▶ **Work required**
Filter the records down to the lines that hold the word "adresse", and copy each of those lines.

Stored data
---------------
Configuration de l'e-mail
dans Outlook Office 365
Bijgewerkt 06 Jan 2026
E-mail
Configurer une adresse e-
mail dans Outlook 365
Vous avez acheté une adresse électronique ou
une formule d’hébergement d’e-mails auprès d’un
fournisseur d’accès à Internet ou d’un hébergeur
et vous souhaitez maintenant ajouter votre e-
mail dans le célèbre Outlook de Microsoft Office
---------------
▶ **Task result**
Configurer une adresse e-
Vous avez acheté une adresse électronique ou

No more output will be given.